When I was in high school, a friend of mine said something that got me thinking:
Referring to my love for Chelsea Football Club, he said: “I understand why you like watching football. I like it too. I just don’t get how you can be so obsessed with one team.” At the time, I couldn’t think of a response.
However, that must have been a little over two years ago now. A lot has changed since. The fat kid who nobody wanted to pass the ball to is now the one getting media passes to all the big sporting events. Leicester City are the Premier League champions.
We’ve all been reminded of the value of miracles.
So, without further ado, here’s my best shot at a long overdue response:
As those of you who read my last post will know, I was born in London and lived there for the first six years of my life, before moving to South Africa. Leaving London was a difficult experience, as I completely lost contact with many people I loved.
When I was eight years old, I suddenly developed a new-found interest in sport. Not only did I play cricket at school – I also used to sit on the couch with my father watching rugby; cricket; and F1.
My dad is a very successful academic and he’s always spent a lot of time travelling. It was nice to have something I could bond with him over.
However, football was the one sport he would have been caught dead watching.
My best friend at the time always used to go on about Manchester United and I wanted to be able to have discussions with him. I realised that he was talking about a team from England – the country I had been born in – so one day, I asked my dad the all-important question.
“Dadda, which football team was the closest to where I was born?”
“That would be Chelsea.”
My poor old man. Bless his soul. He had absolutely no idea what he had just done.
To my delight, I soon discovered that Chelsea were the Premier League’s emerging superpower. In my first season as a supporter – 2004/05 – we strolled to the title.
I was more of a cricket fan back then, and didn’t follow the games religiously, but I soon discovered that many of my family members supported United – and it was great to have something to goad them and my best friend over.

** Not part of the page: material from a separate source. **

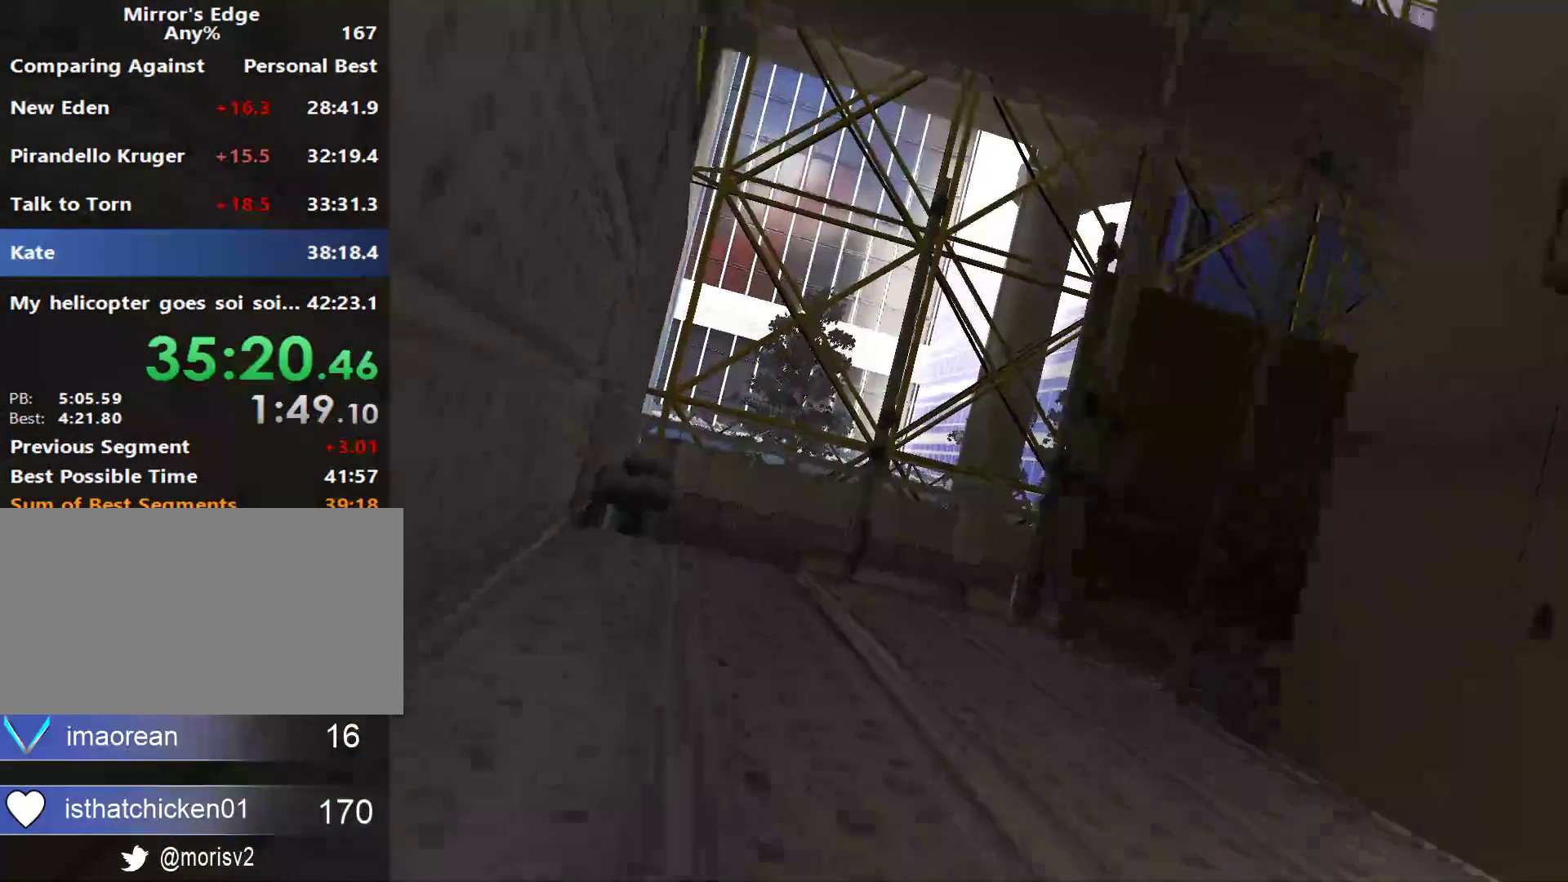
{"keys": ["s"], "mouse": [], "events": [[483, "s", "down"]]}
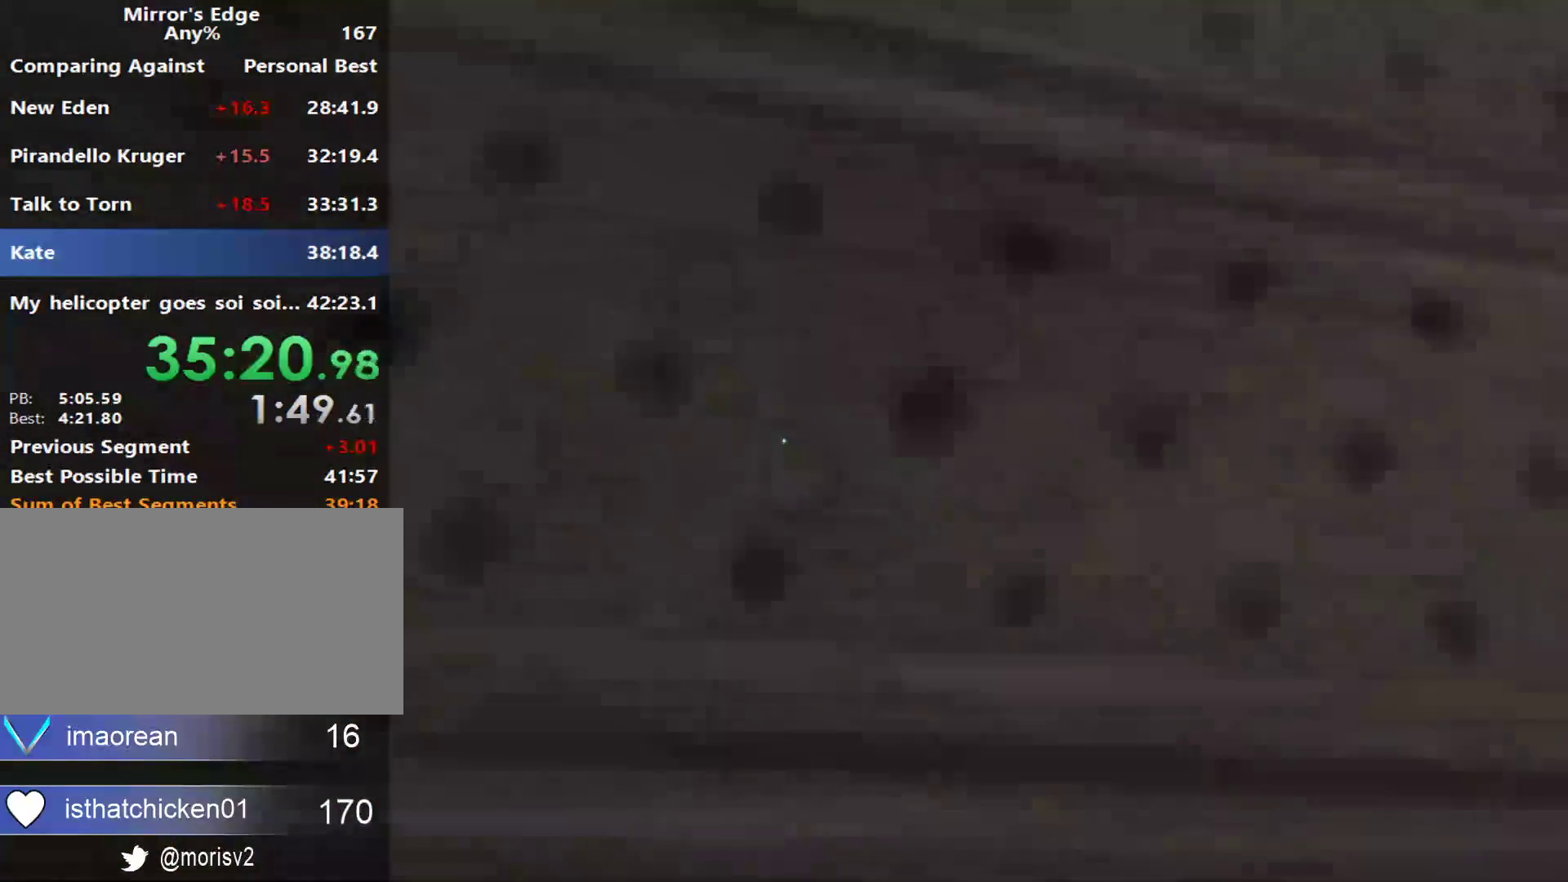
{"keys": ["space", "w"], "mouse": [], "events": [[33, "a", "down"], [133, "s", "up"], [217, "a", "up"], [367, "w", "down"], [500, "space", "down"]]}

My favourite player was Damien Duff. Seeing him score to knock United out of the League Cup warmed my young heart.
However, it was in December of 2005 that my budding relationship with Chelsea turned into a full-blown long-distance marriage.
I was on school holiday, so I was with my dad and I had plenty of time to kill. I can’t remember how, but I managed to get him to start watching football.
At that time, Chelsea were absolutely unstoppable. It didn’t even matter if we played badly. We somehow always seemed to win.
I remember watching Frank Lampard closing in on David James’ record for consecutive Premier League appearances; cheering on with my dad as Hernán Crespo saved us against Fulham; and becoming truly mesmerised by the genius of manager José Mourinho.
I had been bullied at school that year. Funnily enough, one of the more harmless tactics my tormentors had resorted to was saying they all supported United and ganging up on me. I know most of them didn’t give a hoot and just wanted to wind me up, but it made me all the more delighted to see Chelsea flying while they suffered.
And, of course, there was something deeper fuelling my new-found passion: I missed living in London. I wanted my old life back. Through following Chelsea from a distance, I felt as if I was preserving a part of it – and nobody could ever take my club away from me.
We won our second consecutive league title in 2005/06, thrashing United 3-0 to seal the crown. I felt like a king at school that week – and that was something I hardly ever felt. My first two seasons as a Chelsea fan had been utter bliss.
But, as is the case with all marriages, the honeymoon phase had to end eventually.
The 2006/07 season saw the rise of Manchester United’s young Portuguese winger, Cristiano Ronaldo.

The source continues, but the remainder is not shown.